Because the ability to repair construction damage to trees is extremely limited, it is vital that trees be protected from injury. The single most important action you can take is to set up construction fences around all of the trees that are to remain. The fences should be placed as far out from the trunks of the trees as possible. As a general guideline, allow 1 foot of space from the trunk for each inch of trunk diameter. The intent is not merely to protect the above ground portions of the trees but also the root systems. Remember that the root systems often extend much farther than the drip line of the trees.
Instruct construction personnel to keep the fenced area clear of building materials, waste, and excess soil. No digging, trenching, or other soil disturbance should be allowed in the fenced area.
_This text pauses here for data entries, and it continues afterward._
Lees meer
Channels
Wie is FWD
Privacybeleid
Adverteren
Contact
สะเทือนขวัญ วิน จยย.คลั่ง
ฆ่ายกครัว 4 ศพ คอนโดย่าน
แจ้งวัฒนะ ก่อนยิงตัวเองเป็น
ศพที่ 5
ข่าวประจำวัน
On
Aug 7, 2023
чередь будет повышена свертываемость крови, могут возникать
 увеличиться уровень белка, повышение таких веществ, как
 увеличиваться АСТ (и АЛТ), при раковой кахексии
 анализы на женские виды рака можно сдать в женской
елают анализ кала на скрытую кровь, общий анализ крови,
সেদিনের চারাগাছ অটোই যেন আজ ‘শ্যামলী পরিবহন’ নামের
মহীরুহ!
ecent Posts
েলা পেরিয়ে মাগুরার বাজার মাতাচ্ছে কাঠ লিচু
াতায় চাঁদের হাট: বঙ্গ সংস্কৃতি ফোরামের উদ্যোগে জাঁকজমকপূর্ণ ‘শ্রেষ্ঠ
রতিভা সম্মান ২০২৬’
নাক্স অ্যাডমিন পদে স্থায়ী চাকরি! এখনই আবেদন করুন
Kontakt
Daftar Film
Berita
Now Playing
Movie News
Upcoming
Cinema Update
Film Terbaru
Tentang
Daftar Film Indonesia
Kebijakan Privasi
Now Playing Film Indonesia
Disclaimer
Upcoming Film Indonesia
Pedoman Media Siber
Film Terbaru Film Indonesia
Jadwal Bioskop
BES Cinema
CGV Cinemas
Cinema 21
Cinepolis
Concrete cleanout or mixing areas should be well defined and far from the tree where it will drain onto the root zone. Also brick laying operations near a tree should be carefully monitored or avoided. Concrete or masonry drastically alters the soils PH and will make various nutrients and minerals unavailable. Changing the PH back to proper levels is either very difficult or often impossible.
If at all possible, it is best to allow only one access route on and off the property. All contractors must be instructed where they are permitted to drive and park their vehicles. Sometimes this same access drive can later serve as the route for utility wires, water lines, or the driveway. Specify storage areas for equipment, soil, and construction materials. Limit areas for burning (if permitted) cement washout pits, and construction work zones. These areas should be away from protected trees.